-- Opening Marker --

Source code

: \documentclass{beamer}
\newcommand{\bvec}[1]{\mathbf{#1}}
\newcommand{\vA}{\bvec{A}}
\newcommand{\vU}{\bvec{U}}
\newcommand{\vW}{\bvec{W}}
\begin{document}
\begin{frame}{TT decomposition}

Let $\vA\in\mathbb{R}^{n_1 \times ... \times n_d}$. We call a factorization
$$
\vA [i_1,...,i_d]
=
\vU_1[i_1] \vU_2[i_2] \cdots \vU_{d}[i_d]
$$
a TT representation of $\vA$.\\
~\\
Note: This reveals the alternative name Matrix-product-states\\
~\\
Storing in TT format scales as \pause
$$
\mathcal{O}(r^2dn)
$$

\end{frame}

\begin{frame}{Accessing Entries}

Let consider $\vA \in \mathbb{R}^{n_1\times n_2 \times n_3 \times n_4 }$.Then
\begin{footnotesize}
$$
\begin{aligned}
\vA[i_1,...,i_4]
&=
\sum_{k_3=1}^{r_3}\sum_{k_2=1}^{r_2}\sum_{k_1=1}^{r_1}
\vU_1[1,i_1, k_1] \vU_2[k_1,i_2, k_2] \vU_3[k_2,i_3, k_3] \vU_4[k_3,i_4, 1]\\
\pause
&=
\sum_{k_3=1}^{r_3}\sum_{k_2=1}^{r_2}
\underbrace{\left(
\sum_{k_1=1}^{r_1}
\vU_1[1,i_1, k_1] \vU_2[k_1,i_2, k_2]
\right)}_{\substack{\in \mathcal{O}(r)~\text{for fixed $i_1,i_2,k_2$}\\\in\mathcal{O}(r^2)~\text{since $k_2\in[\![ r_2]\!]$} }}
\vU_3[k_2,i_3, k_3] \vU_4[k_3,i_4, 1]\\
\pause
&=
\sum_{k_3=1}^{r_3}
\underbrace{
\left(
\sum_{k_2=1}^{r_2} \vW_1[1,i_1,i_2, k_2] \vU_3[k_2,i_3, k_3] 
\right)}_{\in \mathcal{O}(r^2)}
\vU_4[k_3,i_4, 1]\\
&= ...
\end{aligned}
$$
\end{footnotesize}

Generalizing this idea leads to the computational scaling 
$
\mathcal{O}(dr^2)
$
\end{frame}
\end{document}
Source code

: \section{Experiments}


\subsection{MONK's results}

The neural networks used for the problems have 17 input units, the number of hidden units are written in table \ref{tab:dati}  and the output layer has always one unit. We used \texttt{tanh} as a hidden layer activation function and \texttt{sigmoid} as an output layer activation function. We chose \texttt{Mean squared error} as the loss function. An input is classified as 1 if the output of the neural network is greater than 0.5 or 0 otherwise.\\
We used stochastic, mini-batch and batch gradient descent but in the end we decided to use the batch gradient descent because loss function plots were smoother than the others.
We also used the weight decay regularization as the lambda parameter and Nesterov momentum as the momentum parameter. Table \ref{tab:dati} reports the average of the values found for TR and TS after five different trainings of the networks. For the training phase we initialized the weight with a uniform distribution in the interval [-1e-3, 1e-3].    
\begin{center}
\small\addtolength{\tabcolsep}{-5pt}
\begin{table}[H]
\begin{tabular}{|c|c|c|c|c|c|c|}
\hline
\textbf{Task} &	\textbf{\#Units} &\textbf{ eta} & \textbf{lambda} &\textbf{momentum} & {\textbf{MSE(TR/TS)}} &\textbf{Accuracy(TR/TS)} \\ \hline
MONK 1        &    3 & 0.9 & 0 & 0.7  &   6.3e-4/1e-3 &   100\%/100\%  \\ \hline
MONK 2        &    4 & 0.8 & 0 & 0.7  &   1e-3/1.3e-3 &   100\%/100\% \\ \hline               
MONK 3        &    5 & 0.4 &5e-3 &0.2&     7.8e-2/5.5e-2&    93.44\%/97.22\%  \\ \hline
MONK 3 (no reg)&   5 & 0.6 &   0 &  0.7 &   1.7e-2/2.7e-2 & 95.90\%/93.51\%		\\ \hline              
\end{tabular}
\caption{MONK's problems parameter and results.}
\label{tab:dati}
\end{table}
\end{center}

-- Closing Marker --

Start at the first line of the material and write everything out exactly.

■ **Solution to this problem**:
Source code

: \documentclass{beamer}
\newcommand{\bvec}[1]{\mathbf{#1}}
\newcommand{\vA}{\bvec{A}}
\newcommand{\vU}{\bvec{U}}
\newcommand{\vW}{\bvec{W}}
\begin{document}
\begin{frame}{TT decomposition}

Let $\vA\in\mathbb{R}^{n_1 \times ... \times n_d}$. We call a factorization
$$
\vA [i_1,...,i_d]
=
\vU_1[i_1] \vU_2[i_2] \cdots \vU_{d}[i_d]
$$
a TT representation of $\vA$.\\
~\\
Note: This reveals the alternative name Matrix-product-states\\
~\\
Storing in TT format scales as \pause
$$
\mathcal{O}(r^2dn)
$$

\end{frame}

\begin{frame}{Accessing Entries}

Let consider $\vA \in \mathbb{R}^{n_1\times n_2 \times n_3 \times n_4 }$.Then
\begin{footnotesize}
$$
\begin{aligned}
\vA[i_1,...,i_4]
&=
\sum_{k_3=1}^{r_3}\sum_{k_2=1}^{r_2}\sum_{k_1=1}^{r_1}
\vU_1[1,i_1, k_1] \vU_2[k_1,i_2, k_2] \vU_3[k_2,i_3, k_3] \vU_4[k_3,i_4, 1]\\
\pause
&=
\sum_{k_3=1}^{r_3}\sum_{k_2=1}^{r_2}
\underbrace{\left(
\sum_{k_1=1}^{r_1}
\vU_1[1,i_1, k_1] \vU_2[k_1,i_2, k_2]
\right)}_{\substack{\in \mathcal{O}(r)~\text{for fixed $i_1,i_2,k_2$}\\\in\mathcal{O}(r^2)~\text{since $k_2\in[\![ r_2]\!]$} }}
\vU_3[k_2,i_3, k_3] \vU_4[k_3,i_4, 1]\\
\pause
&=
\sum_{k_3=1}^{r_3}
\underbrace{
\left(
\sum_{k_2=1}^{r_2} \vW_1[1,i_1,i_2, k_2] \vU_3[k_2,i_3, k_3] 
\right)}_{\in \mathcal{O}(r^2)}
\vU_4[k_3,i_4, 1]\\
&= ...
\end{aligned}
$$
\end{footnotesize}

Generalizing this idea leads to the computational scaling 
$
\mathcal{O}(dr^2)
$
\end{frame}
\end{document}
Source code

: \section{Experiments}


\subsection{MONK's results}

The neural networks used for the problems have 17 input units, the number of hidden units are written in table \ref{tab:dati}  and the output layer has always one unit. We used \texttt{tanh} as a hidden layer activation function and \texttt{sigmoid} as an output layer activation function. We chose \texttt{Mean squared error} as the loss function. An input is classified as 1 if the output of the neural network is greater than 0.5 or 0 otherwise.\\
We used stochastic, mini-batch and batch gradient descent but in the end we decided to use the batch gradient descent because loss function plots were smoother than the others.
We also used the weight decay regularization as the lambda parameter and Nesterov momentum as the momentum parameter. Table \ref{tab:dati} reports the average of the values found for TR and TS after five different trainings of the networks. For the training phase we initialized the weight with a uniform distribution in the interval [-1e-3, 1e-3].    
\begin{center}
\small\addtolength{\tabcolsep}{-5pt}
\begin{table}[H]
\begin{tabular}{|c|c|c|c|c|c|c|}
\hline
\textbf{Task} &	\textbf{\#Units} &\textbf{ eta} & \textbf{lambda} &\textbf{momentum} & {\textbf{MSE(TR/TS)}} &\textbf{Accuracy(TR/TS)} \\ \hline
MONK 1        &    3 & 0.9 & 0 & 0.7  &   6.3e-4/1e-3 &   100\%/100\%  \\ \hline
MONK 2        &    4 & 0.8 & 0 & 0.7  &   1e-3/1.3e-3 &   100\%/100\% \\ \hline               
MONK 3        &    5 & 0.4 &5e-3 &0.2&     7.8e-2/5.5e-2&    93.44\%/97.22\%  \\ \hline
MONK 3 (no reg)&   5 & 0.6 &   0 &  0.7 &   1.7e-2/2.7e-2 & 95.90\%/93.51\%		\\ \hline              
\end{tabular}
\caption{MONK's problems parameter and results.}
\label{tab:dati}
\end{table}
\end{center}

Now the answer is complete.